Almost every “How-To” article for first-time users of social media platforms such as Twitter, Facebook, and LinkedIn, rightly advise that beginners first “listen” to the conversations taking place among their target audience.
The idea, of course, is if you want to be a part of a social media conversation, you first have to know where and what the conversation is.
In this sense, getting involved in social media is a nearly pure opportunity, similar to weaving one’s self into a discussion at the local breakfast joint.
But if you think that’s the only thing going on in the world of social media, you’re only seeing the sunrise.
Supporting every social media conversation is a software platform, and within that platform is a complex web of tools that monitor, measure, store and reconstitute billions of individual pieces of data about everyone involved in that conversation or using that platform. The practice of extracting that data and compiling it in such a way as to create usable information is called data analysis.
The advertising industry has been using data analysis for just about as long as newspapers have been around. In the early days, the data was pulled not just from the newspaper (is the story on the front page, page two, community, sports, etc.) but also from the community and the businesses in it (is the community blue collar, white collar, ethnic, etc.? is this zip code surrounded by heavy industry, tech industry, service companies or housing?).
As new media such as radio and television evolved, advertising evolved as well, developing a complex web of analytics involving advertisers, audience profiles, ratings systems, polls, ethnographic studies, subscription rates, viewing and listening habits, and so on. In other words, the data analysis began to consider the typical lives of typical audiences in a way that would enable them to put the most timely and appropriate ads in front of the audiences at the right times.

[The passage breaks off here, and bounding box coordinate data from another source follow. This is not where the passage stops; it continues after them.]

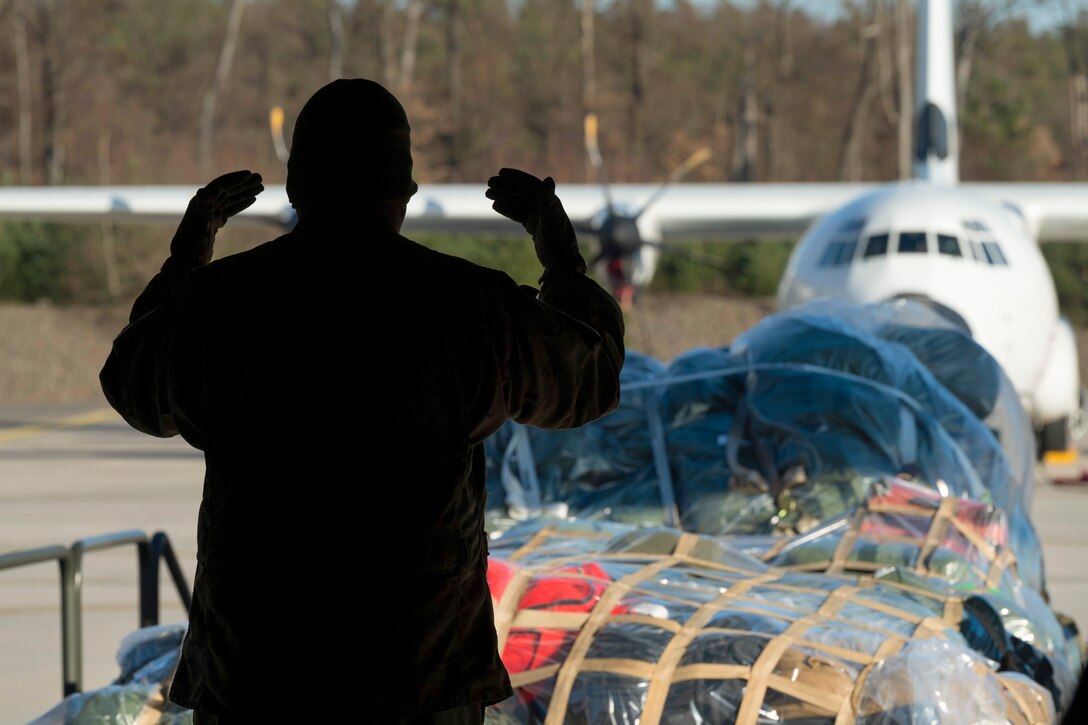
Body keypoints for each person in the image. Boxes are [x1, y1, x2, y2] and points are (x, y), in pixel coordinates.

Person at [99, 78, 625, 723]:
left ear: (296, 190)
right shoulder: (468, 305)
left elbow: (133, 384)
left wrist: (186, 264)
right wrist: (562, 259)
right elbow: (590, 380)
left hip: (257, 675)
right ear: (402, 190)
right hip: (418, 678)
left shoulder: (219, 304)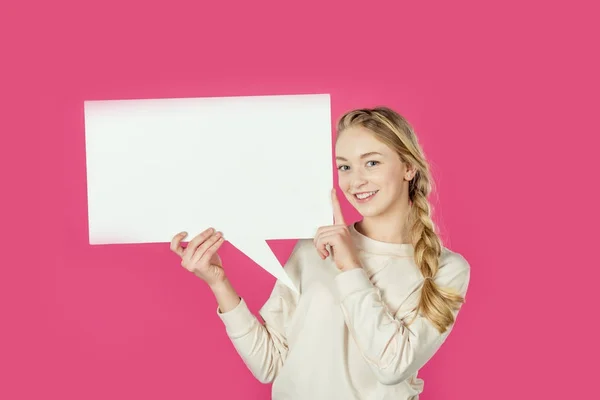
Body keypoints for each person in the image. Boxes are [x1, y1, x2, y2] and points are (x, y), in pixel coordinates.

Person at [169, 106, 471, 399]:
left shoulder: (448, 268)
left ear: (408, 167)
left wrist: (351, 267)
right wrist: (218, 282)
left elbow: (392, 366)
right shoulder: (312, 248)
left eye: (372, 163)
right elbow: (269, 364)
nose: (356, 181)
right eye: (345, 166)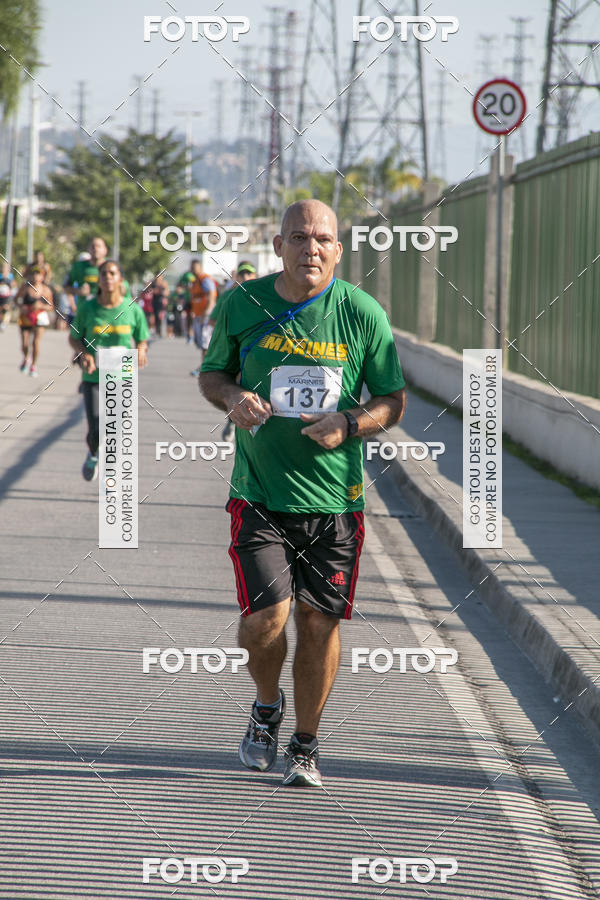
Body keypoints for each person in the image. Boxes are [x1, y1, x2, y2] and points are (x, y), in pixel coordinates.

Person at [199, 199, 406, 787]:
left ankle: (306, 744)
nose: (309, 248)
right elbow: (212, 375)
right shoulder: (243, 303)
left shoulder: (362, 313)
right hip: (259, 495)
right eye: (297, 237)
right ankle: (267, 705)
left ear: (338, 250)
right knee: (266, 620)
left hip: (336, 503)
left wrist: (351, 422)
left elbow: (392, 399)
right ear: (278, 246)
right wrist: (233, 397)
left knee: (319, 623)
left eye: (321, 239)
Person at [69, 260, 149, 481]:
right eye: (103, 273)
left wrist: (142, 350)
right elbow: (74, 338)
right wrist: (85, 354)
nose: (107, 277)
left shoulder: (132, 309)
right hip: (94, 376)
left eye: (112, 273)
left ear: (120, 278)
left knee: (116, 430)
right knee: (96, 429)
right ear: (99, 279)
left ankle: (111, 473)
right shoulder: (88, 308)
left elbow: (142, 338)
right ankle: (93, 453)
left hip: (122, 377)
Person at [209, 261, 258, 442]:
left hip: (258, 347)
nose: (245, 277)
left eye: (249, 274)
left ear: (255, 276)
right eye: (242, 274)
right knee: (238, 384)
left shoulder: (263, 295)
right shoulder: (229, 296)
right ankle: (232, 421)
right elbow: (213, 320)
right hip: (234, 347)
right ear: (236, 277)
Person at [15, 266, 54, 376]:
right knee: (25, 343)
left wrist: (41, 306)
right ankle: (26, 358)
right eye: (33, 274)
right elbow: (15, 299)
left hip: (39, 318)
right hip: (26, 317)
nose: (35, 276)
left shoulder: (46, 290)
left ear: (42, 277)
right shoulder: (25, 288)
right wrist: (21, 306)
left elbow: (51, 306)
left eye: (38, 274)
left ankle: (33, 365)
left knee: (36, 343)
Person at [188, 260, 217, 376]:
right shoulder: (195, 282)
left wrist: (207, 314)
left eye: (195, 268)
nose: (193, 270)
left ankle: (205, 369)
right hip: (199, 316)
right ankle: (205, 366)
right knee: (202, 344)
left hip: (206, 316)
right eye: (192, 268)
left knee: (206, 344)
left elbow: (212, 296)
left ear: (200, 268)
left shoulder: (205, 280)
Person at [0, 261, 15, 332]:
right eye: (3, 267)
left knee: (5, 308)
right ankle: (1, 321)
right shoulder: (0, 275)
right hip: (0, 295)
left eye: (6, 267)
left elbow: (13, 285)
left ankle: (4, 322)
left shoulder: (10, 276)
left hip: (7, 295)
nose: (4, 269)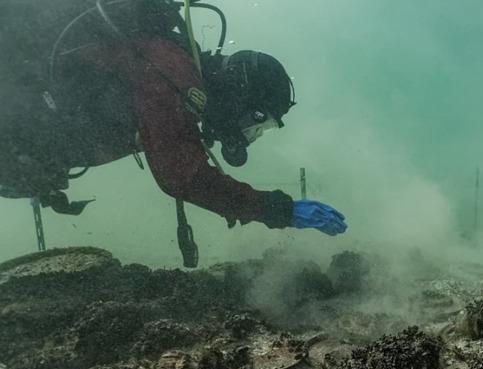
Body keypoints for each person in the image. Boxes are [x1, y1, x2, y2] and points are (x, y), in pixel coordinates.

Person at [0, 0, 346, 262]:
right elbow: (183, 177)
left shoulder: (175, 69)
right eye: (256, 123)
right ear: (240, 93)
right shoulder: (174, 71)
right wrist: (279, 210)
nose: (247, 136)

What’s happened at this juncture, which we may call sometime shortly after the dawn of the social media age, is this:data analysis has become highly focused on a few social media platforms, and highly automated on a few techniques and languages. The net is that almost anybody can download free web analytics software and use it to improve the efficiency of their website. On the other end of the spectrum, very large companies can build huge databases that represent the profiles of millions of internet users.

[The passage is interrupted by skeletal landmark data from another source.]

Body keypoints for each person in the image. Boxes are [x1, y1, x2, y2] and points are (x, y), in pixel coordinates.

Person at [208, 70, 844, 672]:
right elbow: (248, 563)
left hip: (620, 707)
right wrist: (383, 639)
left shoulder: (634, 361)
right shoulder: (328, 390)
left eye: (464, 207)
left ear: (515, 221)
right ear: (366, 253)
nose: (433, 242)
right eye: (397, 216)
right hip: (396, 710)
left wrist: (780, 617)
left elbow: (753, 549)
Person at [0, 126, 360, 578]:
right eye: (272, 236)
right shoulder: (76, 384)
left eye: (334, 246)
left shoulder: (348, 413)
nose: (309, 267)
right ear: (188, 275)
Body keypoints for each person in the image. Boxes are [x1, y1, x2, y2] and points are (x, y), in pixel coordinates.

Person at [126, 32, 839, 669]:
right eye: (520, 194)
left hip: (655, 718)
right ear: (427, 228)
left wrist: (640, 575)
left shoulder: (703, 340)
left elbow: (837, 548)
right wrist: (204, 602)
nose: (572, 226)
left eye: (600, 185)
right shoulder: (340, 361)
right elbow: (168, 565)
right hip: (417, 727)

Even more to the point, this software represents LIVE interaction with the internet: it is real-time data analysis.
For instance, based on the input that is provided by Facebook users, combined with their likes,preferences, quiz answers and interactions with friends, it is now possible to determine with deep precision the waking habits, breakfast choices, toothpaste preferences, earnings, commute location, employment, age, sex, marital status, number of children, pets, relatives, social circles, hangouts, hobbies, music preferences, and sexual escapades of any and every individual on Facebook.

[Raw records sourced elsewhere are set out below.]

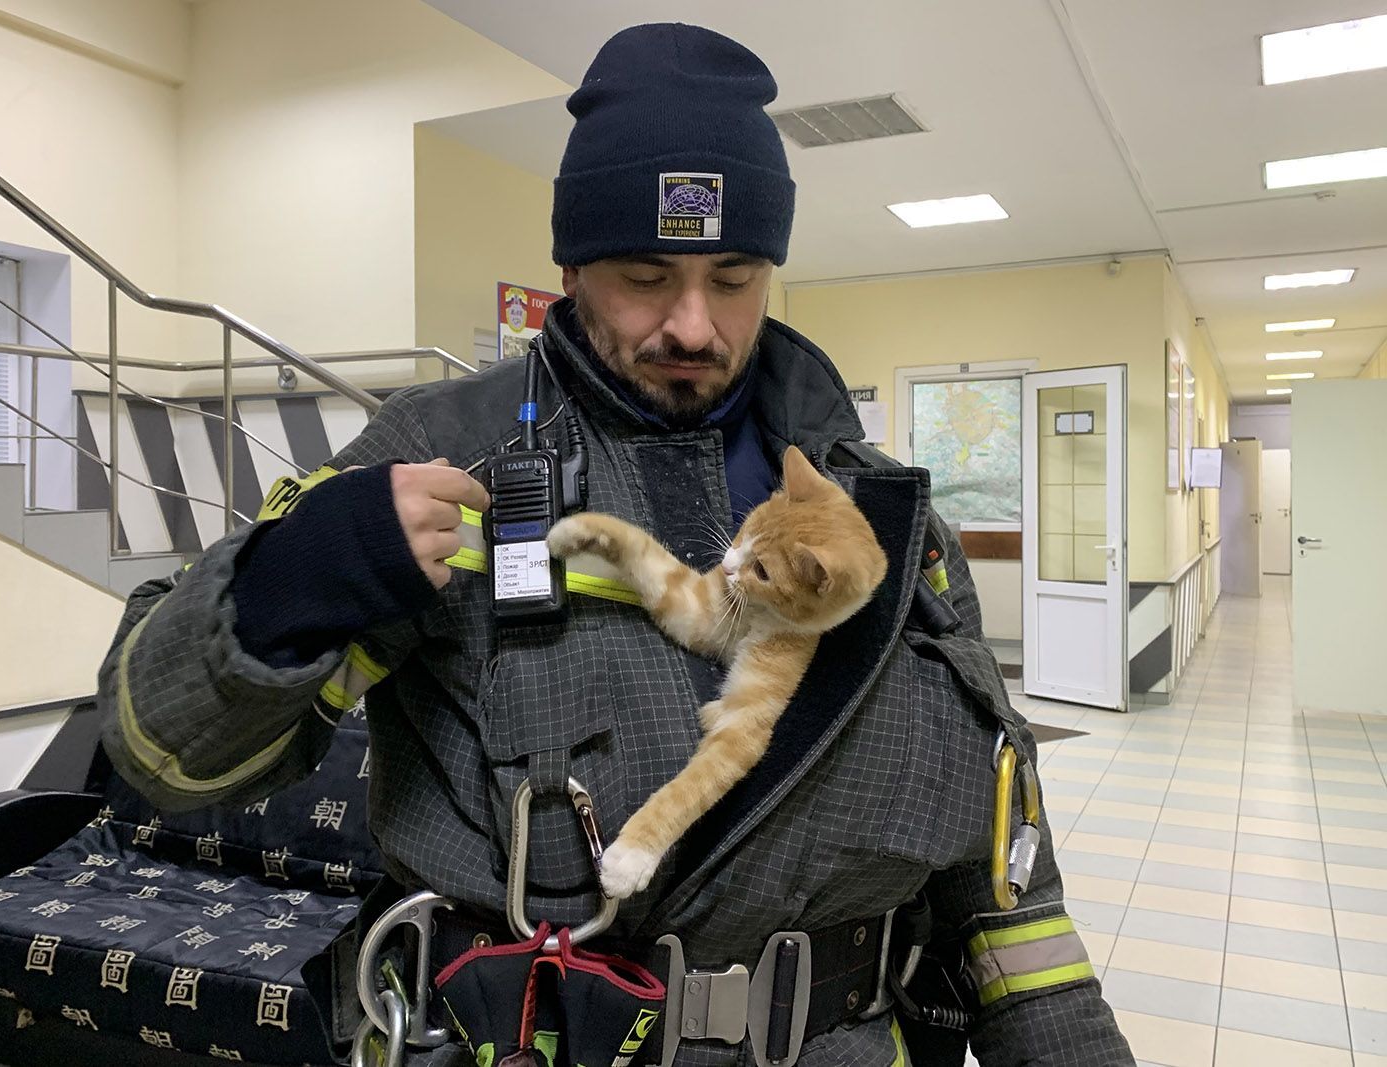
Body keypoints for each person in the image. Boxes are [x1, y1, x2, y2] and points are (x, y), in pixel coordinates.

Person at [97, 21, 1134, 1067]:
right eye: (646, 274)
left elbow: (1010, 890)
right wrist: (286, 584)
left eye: (732, 277)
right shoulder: (443, 458)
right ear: (572, 263)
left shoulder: (877, 512)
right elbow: (163, 757)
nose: (693, 324)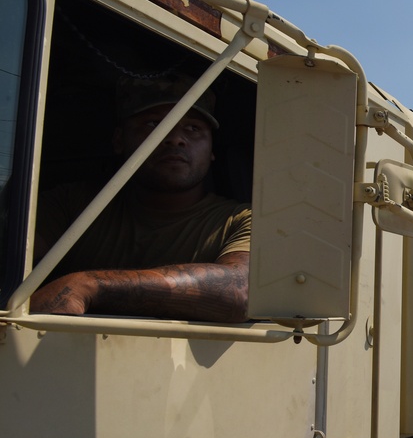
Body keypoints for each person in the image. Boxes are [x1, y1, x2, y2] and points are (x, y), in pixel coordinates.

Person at [31, 74, 251, 323]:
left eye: (193, 128)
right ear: (119, 140)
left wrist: (89, 286)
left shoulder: (242, 220)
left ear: (212, 151)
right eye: (153, 124)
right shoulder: (73, 204)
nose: (175, 138)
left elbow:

The data stored in that social platform is that rich.
It’s practically nirvana to advertisers and appears capable of launching Facebook to great heights. At the same time, it triggers distrust from a large portion of the social site’s user base…in fact, the phrase “how do I delete my Facebook account” is actually trending on Google search as I write this.
Will Facebook fly too close to the sun?
The answer remains to be seen, but this much is true: social media enable a level of real time analytics compilation that is unmatched by almost any other medium (reserving the possibility that there may be spy networks that are more invasive.)
When an advertiser compiles a study of television viewer habits or radio listener profiles, that action requires time, and time creates distance between when an audience is recorded doing something, and when the advertiser or marketer can respond. As such, the advertising study is by nature less than completely reliable.
Social media, by contrast, enable nanosecond analysis of actual activity by real people. The data is completely reliable, because it is happening as it comes in. And it is completely trustworthy, because it reflects real input by a real person. (True, there are ways to game social media, for example by creating “teams” that will trend a particular subject or individual, but this is easily noted and can be factored out.)
To those of us who grew up with the dawn of television or even the dawn of the computer, the idea of being that closely monitored, in real time, can be extremely discomforting.
Further, the idea that such monitoring can go on without our knowledge, and that the information can be traded – also in real time – for the benefit of advertisers and marketers, is completely beyond the realm of our experience.
But it is happening.
Icarus is flying, and the whole world is watching.
Of course, the story of Icarus is an old one, so you wouldn’t expect a modern tech company to fly in the same manner.
And you would be right. Facebook has learned a thing or two from the many publishing houses, music companies and social media platforms that have come and gone before it.
Most importantly, it has learned that in order to keep growing, you have to continue to stretch your wings further over the media horizon.
So now, it is employing its fan pages and like buttons in novel ways, pushing them out beyond Facebook and into the millions and millions of web pages that make up the Internet itself.
In other words, Facebook can monitor its members in real time, even when they are not on Facebook. And they can share that information in a variety of ways.
Icarus, it seems, is no longer waxing feathers and flapping like a bird.
Using the height of modern technology, he got his wings from his customers and his ambition from Madison Avenue. He has mastered the art of flying, social media style.